A shadow passed the gate. “Halt,” shouted Uzzah. He gripped the hilt of his sword. “Who walks the King’s ground without leave?”
“And who challenges the King’s watchman?” the shadow answered.
“Ahio,” said Uzzah. The brothers clapped each other on the shoulders and then stepped closer to one of the fires to warm their hands. “I expected to find you on the wall.”
“I would be, but....”
Uzzah followed Ahio’s gaze to a dark corner of the palisade blackened with shadows from the walkway overhead.
“There’s something foul in the air tonight.”
“Aye,” said Ahio. “I came down to have a look.”
They nodded to one another, drew their swords, and advanced toward the wall, following the sick scent.
“Who’s there?” Ahio shouted in a tone backed with steel, a command rather than a question.
A groan answered them, a mournful, wavering note, reeking of festering wounds but very far away like the splash at the bottom of a well reverberating to the surface.

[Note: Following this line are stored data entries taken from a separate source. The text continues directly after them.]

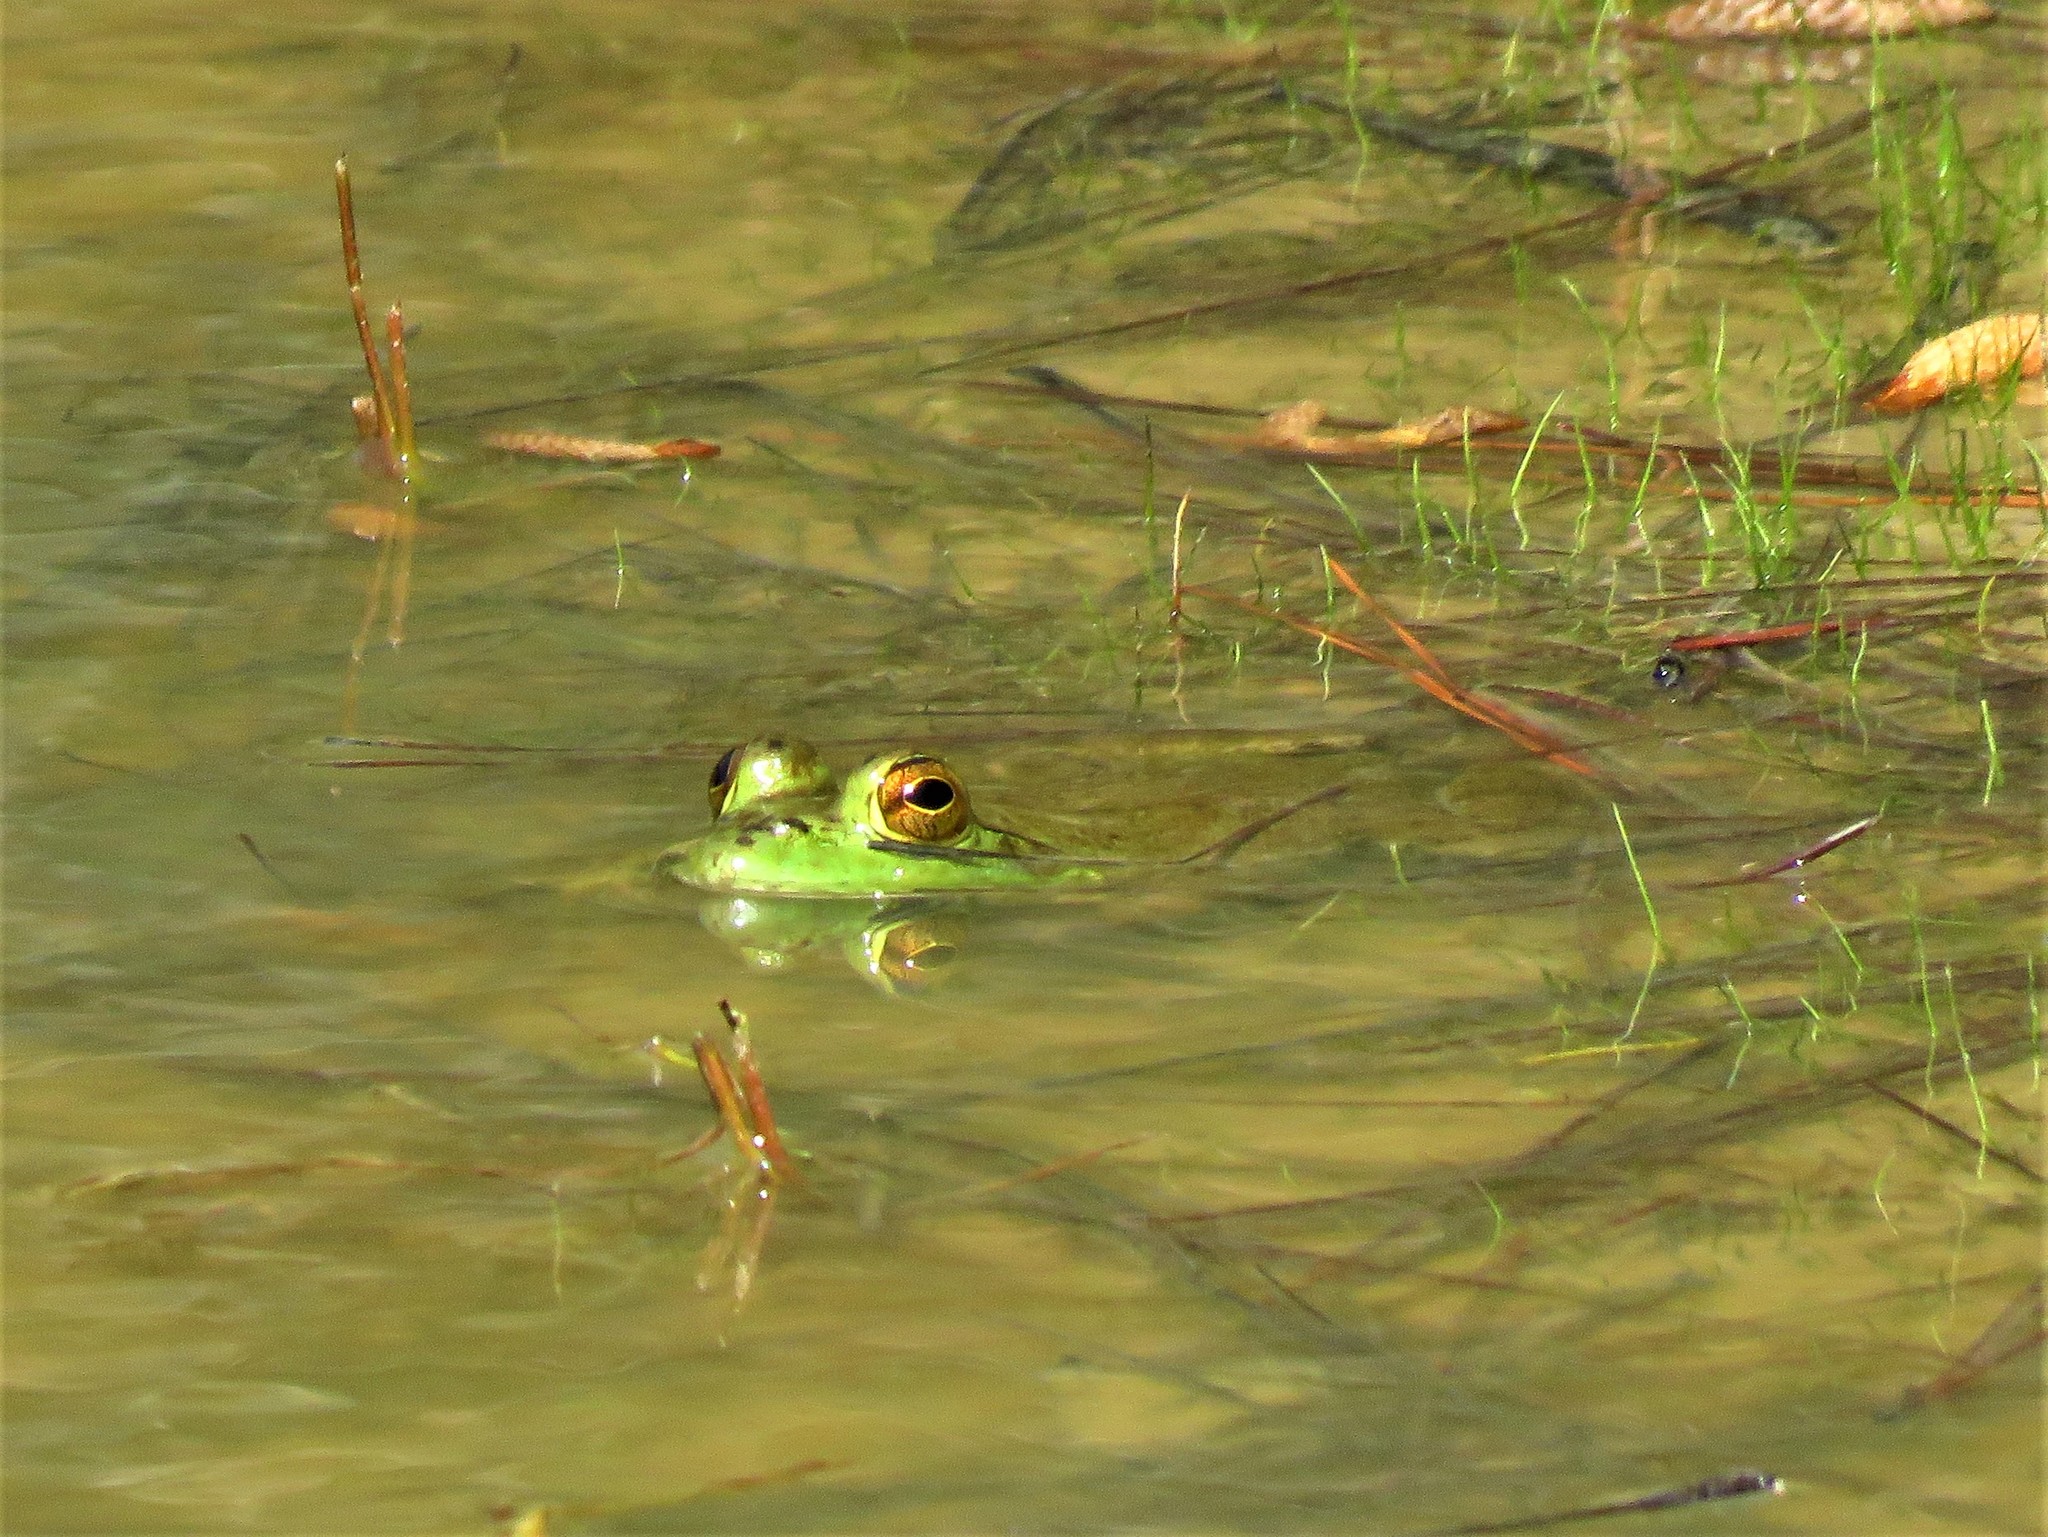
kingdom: Animalia
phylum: Chordata
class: Amphibia
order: Anura
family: Ranidae
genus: Lithobates
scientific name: Lithobates catesbeianus
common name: American bullfrog
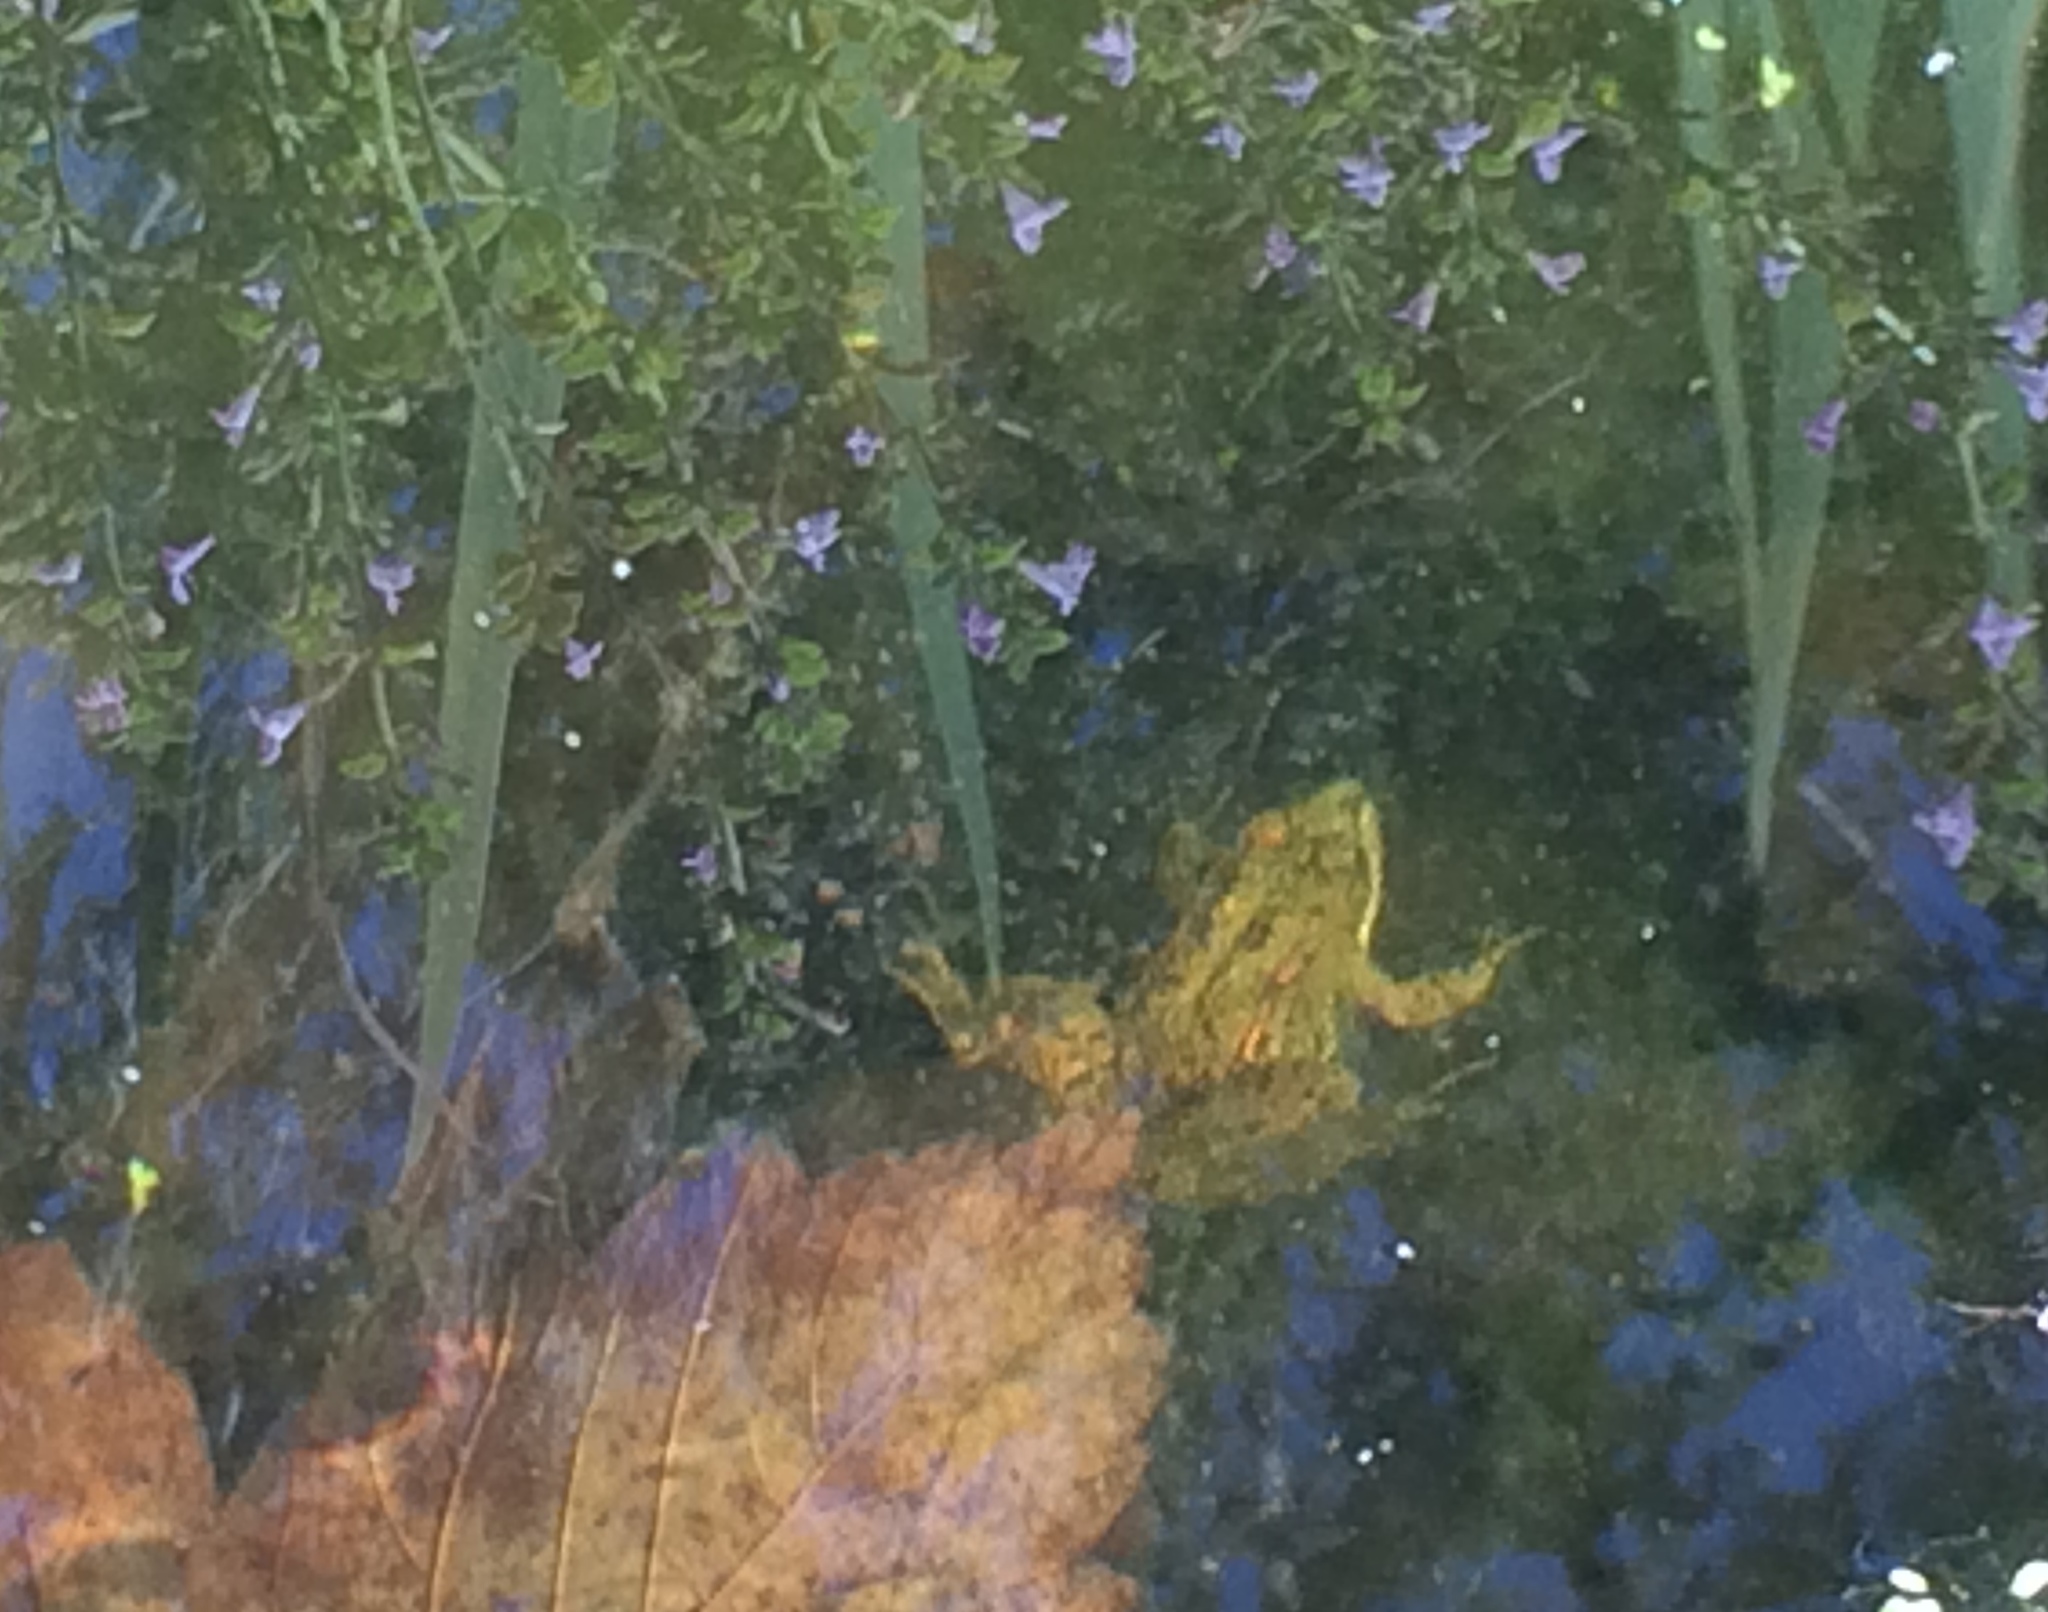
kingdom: Animalia
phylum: Chordata
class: Amphibia
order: Anura
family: Ranidae
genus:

The watchmen stopped their advance. That groan belonged to no mortal man or any animal they had ever slain. They held their position, fighting their instincts, forsaking a bolt for the safety of the fire because no soldier wants to be the first to flee. They waited, but whatever groaned spoke nothing more.
“Unfold yourself,” said Ahio.
The mist at the base of the wall glowed yellow and swirled with streaks of red, growing taller until it reached the height of a man. The watchmen stepped backward, gaping at the spectre coalescing before them.
The translucent form—a tall man with a stout body and arms like a bear—hovered in the shadow of the wall. Clotted blood matted a yellow beard that trailed down his chest. His gray mail was torn across his shoulder. Another gash sagged above the opposite hip. Splotches of dried blood, the color of ochre, stained the tunic as if he had splashed through a river of it. No helm protected his head.
“It’s Uriah,” said Ahio.
“Uriah the Geat,” said Uzzah.
Uriah the ghost turned his eyes to them. Once the deep blue of a glacier lake beneath a summer sun, his eyes weighed with the leaden gray of a rolling sea on the verge of a storm. With a tired, hollow voice, it spoke. “Send for Absalom.”